Publié le 28 octobre 2025 01:34:00. Des marqueurs biologiques détectables dans le sang pourraient signaler la sclérose en plaques (SEP) jusqu’à sept ans avant l’apparition des premiers symptômes, ouvrant la voie à des diagnostics précoces et à de nouvelles stratégies de prévention.
- Des chercheurs ont identifié des changements dans les niveaux de certaines protéines sanguines pouvant précéder de plusieurs années le diagnostic de la SEP.
- La glycoprotéine oligodendrocytaire de myéline (MOG) et la chaîne légère de neurofilaments (NfL) sont parmi les marqueurs les plus précoces détectés.
- L’étude, menée sur des échantillons de militaires américains, suggère une fenêtre d’opportunité pour intervenir avant que des dommages neurologiques importants ne se produisent.
Une découverte prometteuse pourrait révolutionner la prise en charge de la sclérose en plaques, une maladie auto-immune chronique et incurable qui affecte le cerveau et la moelle épinière. Jusqu’à présent, le diagnostic de la SEP est posé lorsque des symptômes neurologiques sont déjà présents, indiquant que la maladie est déjà bien installée. Une équipe de l’Université de Californie à San Francisco (UCSF) a désormais identifié des signaux protéiques sanguins qui pourraient signaler la maladie des années avant l’apparition de ces symptômes.
L’étude, publiée dans la revue Nature Medicine, a analysé les données d’échantillons de sang prélevés sur des militaires américains, dont 134 ont par la suite développé la SEP. Les chercheurs ont étudié plus de 5 000 protéines à la recherche de schémas précoces indiquant un risque accru de développer la maladie. Ils ont constaté que les niveaux de glycoprotéine oligodendrocytaire de myéline (MOG), une protéine qui aide à protéger les fibres nerveuses, augmentaient significativement en moyenne sept ans avant l’apparition des symptômes. Cette découverte suggère que l’attaque du système immunitaire contre la myéline, la gaine protectrice des nerfs, commence bien avant que la maladie ne se manifeste cliniquement.
Environ six ans avant l’apparition des symptômes, les chercheurs ont également observé une augmentation des niveaux de chaîne légère de neurofilaments (NfL), un marqueur reconnu des dommages au système nerveux. Cette observation renforce l’idée que la SEP attaque d’abord la protection autour des nerfs, puis les nerfs eux-mêmes.

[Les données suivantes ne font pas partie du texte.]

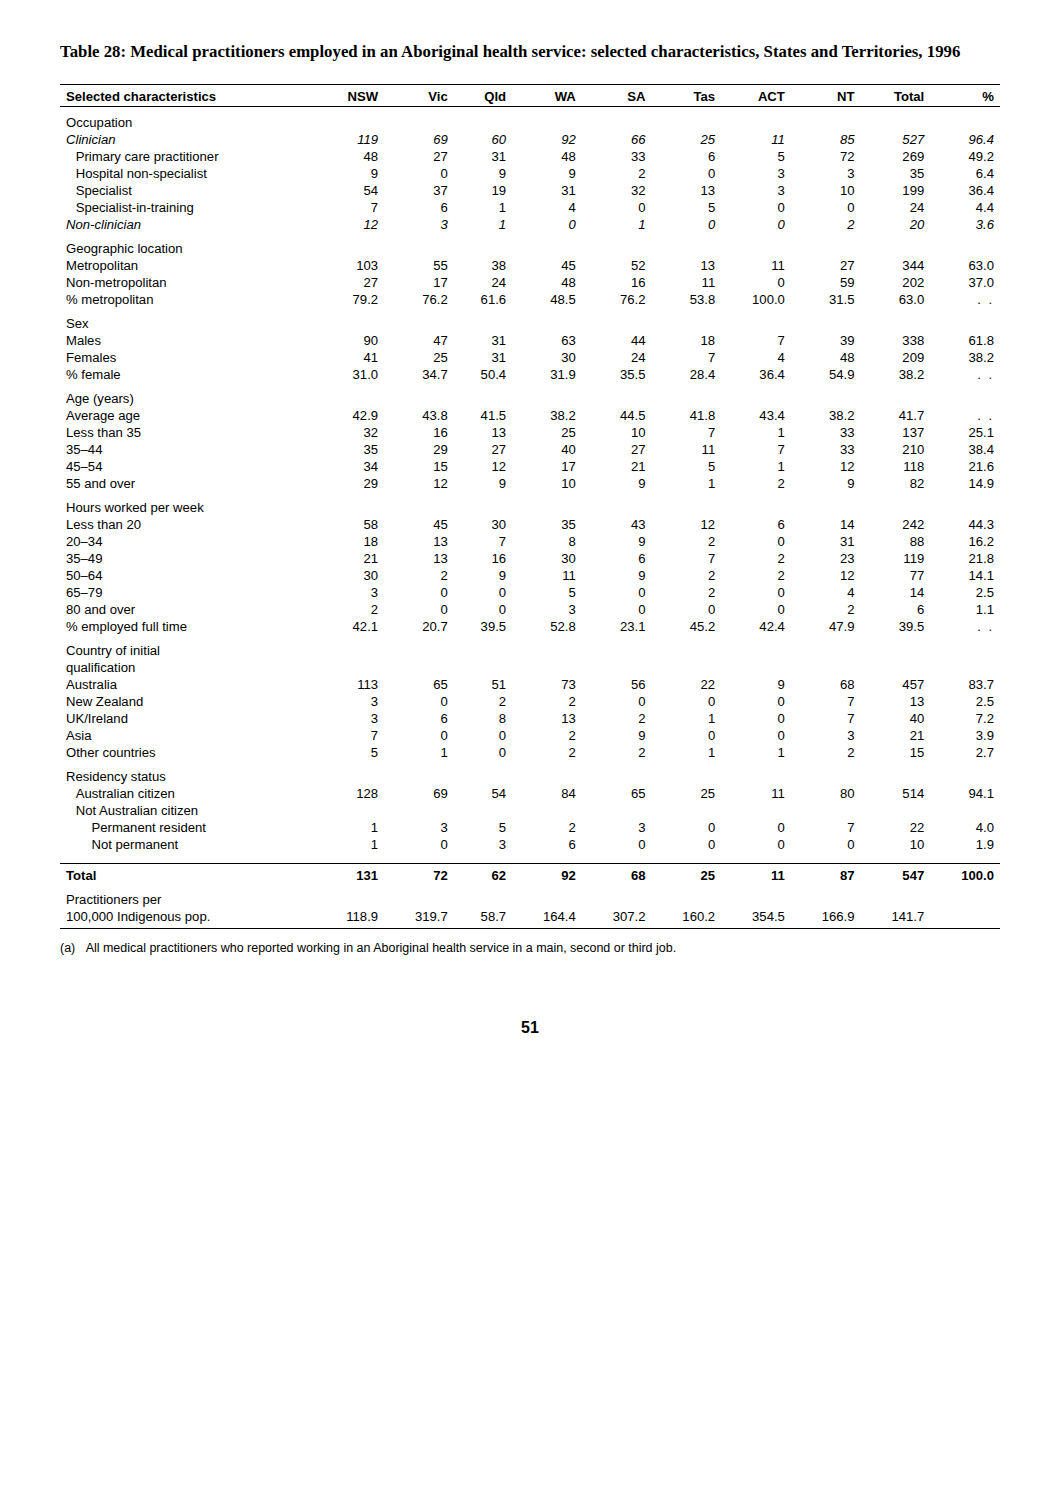Table 28: Medical practitioners employed in an Aboriginal health service: selected characteristics, States and Territories, 1996
| Selected characteristics | NSW | Vic | Qld | WA | SA | Tas | ACT | NT | Total | % |
| --- | --- | --- | --- | --- | --- | --- | --- | --- | --- | --- |
| Occupation | | | | | | | | | | |
| Clinician | 119 | 69 | 60 | 92 | 66 | 25 | 11 | 85 | 527 | 96.4 |
| Primary care practitioner | 48 | 27 | 31 | 48 | 33 | 6 | 5 | 72 | 269 | 49.2 |
| Hospital non-specialist | 9 | 0 | 9 | 9 | 2 | 0 | 3 | 3 | 35 | 6.4 |
| Specialist | 54 | 37 | 19 | 31 | 32 | 13 | 3 | 10 | 199 | 36.4 |
| Specialist-in-training | 7 | 6 | 1 | 4 | 0 | 5 | 0 | 0 | 24 | 4.4 |
| Non-clinician | 12 | 3 | 1 | 0 | 1 | 0 | 0 | 2 | 20 | 3.6 |
| Geographic location | | | | | | | | | | |
| Metropolitan | 103 | 55 | 38 | 45 | 52 | 13 | 11 | 27 | 344 | 63.0 |
| Non-metropolitan | 27 | 17 | 24 | 48 | 16 | 11 | 0 | 59 | 202 | 37.0 |
| % metropolitan | 79.2 | 76.2 | 61.6 | 48.5 | 76.2 | 53.8 | 100.0 | 31.5 | 63.0 | . . |
| Sex | | | | | | | | | | |
| Males | 90 | 47 | 31 | 63 | 44 | 18 | 7 | 39 | 338 | 61.8 |
| Females | 41 | 25 | 31 | 30 | 24 | 7 | 4 | 48 | 209 | 38.2 |
| % female | 31.0 | 34.7 | 50.4 | 31.9 | 35.5 | 28.4 | 36.4 | 54.9 | 38.2 | . . |
| Age (years) | | | | | | | | | | |
| Average age | 42.9 | 43.8 | 41.5 | 38.2 | 44.5 | 41.8 | 43.4 | 38.2 | 41.7 | . . |
| Less than 35 | 32 | 16 | 13 | 25 | 10 | 7 | 1 | 33 | 137 | 25.1 |
| 35–44 | 35 | 29 | 27 | 40 | 27 | 11 | 7 | 33 | 210 | 38.4 |
| 45–54 | 34 | 15 | 12 | 17 | 21 | 5 | 1 | 12 | 118 | 21.6 |
| 55 and over | 29 | 12 | 9 | 10 | 9 | 1 | 2 | 9 | 82 | 14.9 |
| Hours worked per week | | | | | | | | | | |
| Less than 20 | 58 | 45 | 30 | 35 | 43 | 12 | 6 | 14 | 242 | 44.3 |
| 20–34 | 18 | 13 | 7 | 8 | 9 | 2 | 0 | 31 | 88 | 16.2 |
| 35–49 | 21 | 13 | 16 | 30 | 6 | 7 | 2 | 23 | 119 | 21.8 |
| 50–64 | 30 | 2 | 9 | 11 | 9 | 2 | 2 | 12 | 77 | 14.1 |
| 65–79 | 3 | 0 | 0 | 5 | 0 | 2 | 0 | 4 | 14 | 2.5 |
| 80 and over | 2 | 0 | 0 | 3 | 0 | 0 | 0 | 2 | 6 | 1.1 |
| % employed full time | 42.1 | 20.7 | 39.5 | 52.8 | 23.1 | 45.2 | 42.4 | 47.9 | 39.5 | . . |
| Country of initial | | | | | | | | | | |
| qualification | | | | | | | | | | |
| Australia | 113 | 65 | 51 | 73 | 56 | 22 | 9 | 68 | 457 | 83.7 |
| New Zealand | 3 | 0 | 2 | 2 | 0 | 0 | 0 | 7 | 13 | 2.5 |
| UK/Ireland | 3 | 6 | 8 | 13 | 2 | 1 | 0 | 7 | 40 | 7.2 |
| Asia | 7 | 0 | 0 | 2 | 9 | 0 | 0 | 3 | 21 | 3.9 |
| Other countries | 5 | 1 | 0 | 2 | 2 | 1 | 1 | 2 | 15 | 2.7 |
| Residency status | | | | | | | | | | |
| Australian citizen | 128 | 69 | 54 | 84 | 65 | 25 | 11 | 80 | 514 | 94.1 |
| Not Australian citizen | | | | | | | | | | |
| Permanent resident | 1 | 3 | 5 | 2 | 3 | 0 | 0 | 7 | 22 | 4.0 |
| Not permanent | 1 | 0 | 3 | 6 | 0 | 0 | 0 | 0 | 10 | 1.9 |
| Total | 131 | 72 | 62 | 92 | 68 | 25 | 11 | 87 | 547 | 100.0 |
| Practitioners per | | | | | | | | | | |
| 100,000 Indigenous pop. | 118.9 | 319.7 | 58.7 | 164.4 | 307.2 | 160.2 | 354.5 | 166.9 | 141.7 | |
(a) All medical practitioners who reported working in an Aboriginal health service in a main, second or third job.
51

Une autre protéine identifiée comme un indicateur précoce est l’interleukine-3 (IL-3), un messager chimique qui attire les cellules immunitaires vers les zones touchées par la SEP. En combinant l’analyse de 21 protéines présentant les changements les plus marqués, les chercheurs estiment qu’il serait possible de développer un test sanguin précis pour détecter la SEP à un stade présymptomatique.
« Nous pensons que notre travail ouvre de nombreuses opportunités pour diagnostiquer, surveiller et éventuellement traiter la SEP. Cela pourrait changer la donne dans la façon dont nous comprenons et gérons cette maladie. »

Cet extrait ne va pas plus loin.